Herrick, who lived from 1591-1674, is best known for his poem “To The Virgins, To Make the Most of Time,” which is sort of an anthem for hard-up guys who feel that they could do quite well with the ladies if only virgins realized that the clock is ticking, death approaches, and that their best defense against the inevitable march toward the grave is sleeping with poets. While most connoisseurs of Hard-up Loser Poetry favor that one, Mr. Poetical feels that “To a Gentlewoman Objecting To Him His Gray Hairs” out-pathetics it by miles.


This poem captures the more popular poem’s hope that any woman rejecting the poet will eventually, like the victim of a voodoo curse, be humbled by age. That in itself could be the most passive threat ever conceived—political, sporting and military competitions would be slower, but safer, if fought on the principle of “Let’s just wait—when they go in for hip replacement, we win!”


While both Herrick poems use aging as a reason for urgent, immediate nooky, “To a Gentlewoman. . . “ adds the vanity of a grown man lashing out because his feelings have been  hurt. This is clearly the work of a man who would suit up with a girdle, elevator shoes, and a toupee before going to pick up his Depends underwear. One wonders how Herrick survived middle age, since little red convertibles were not yet invented in his day.


Which isn't to say that he didn't know it—about the pathos, that is, not about little red convertibles. No, Herrick certainly knew how desperate he sounded when he screamed on the page at women, "Oh, yeah? You think it's funny that I'm going gray?  Wait'll you get old, see how you like that."


We like to believe that poets—at least the ones that have been handed down through the generations—would only concern themselves with the nobler things: with daffodils and God and that “O, what eternal substance mete ‘pon yon yore” stuff that has been causing comas in the classroom for untold generations.
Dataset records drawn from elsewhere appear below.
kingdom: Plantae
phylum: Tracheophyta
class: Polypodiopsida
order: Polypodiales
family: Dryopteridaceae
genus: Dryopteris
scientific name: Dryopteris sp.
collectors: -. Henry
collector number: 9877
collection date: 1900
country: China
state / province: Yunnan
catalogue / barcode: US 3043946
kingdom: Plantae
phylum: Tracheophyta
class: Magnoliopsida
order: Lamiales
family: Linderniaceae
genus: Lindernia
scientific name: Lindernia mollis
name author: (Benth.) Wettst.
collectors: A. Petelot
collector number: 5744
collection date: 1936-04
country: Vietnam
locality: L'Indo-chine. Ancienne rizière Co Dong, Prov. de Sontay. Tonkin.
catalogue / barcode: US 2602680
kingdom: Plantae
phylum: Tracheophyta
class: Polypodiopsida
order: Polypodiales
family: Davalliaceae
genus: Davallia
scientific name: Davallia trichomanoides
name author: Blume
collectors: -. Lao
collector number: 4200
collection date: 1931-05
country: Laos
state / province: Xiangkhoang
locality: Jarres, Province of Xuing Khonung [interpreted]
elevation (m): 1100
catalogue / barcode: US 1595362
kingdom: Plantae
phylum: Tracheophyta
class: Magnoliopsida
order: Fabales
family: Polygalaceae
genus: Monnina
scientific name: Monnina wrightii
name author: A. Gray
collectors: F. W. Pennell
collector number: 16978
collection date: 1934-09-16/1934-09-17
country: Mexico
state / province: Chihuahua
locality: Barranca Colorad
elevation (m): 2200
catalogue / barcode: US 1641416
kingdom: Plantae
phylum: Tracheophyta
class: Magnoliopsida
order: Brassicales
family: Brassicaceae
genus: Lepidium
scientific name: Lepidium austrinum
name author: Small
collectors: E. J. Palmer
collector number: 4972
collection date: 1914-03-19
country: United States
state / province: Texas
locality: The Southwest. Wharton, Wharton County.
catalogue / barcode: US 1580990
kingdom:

School boards have been sniffing out copies of  The Catcher in the Rye since it was published, because of its use of “four letter words.” While kids will fight to their death to get away from poetry because (boo-hoo) it isn’t written in  “the way people really talk,” their fathers might, on the way out of divorce court, want to learn how to get back in the game with Bob Herrick’s Sure-Fire Lines for Picking Up Chicks.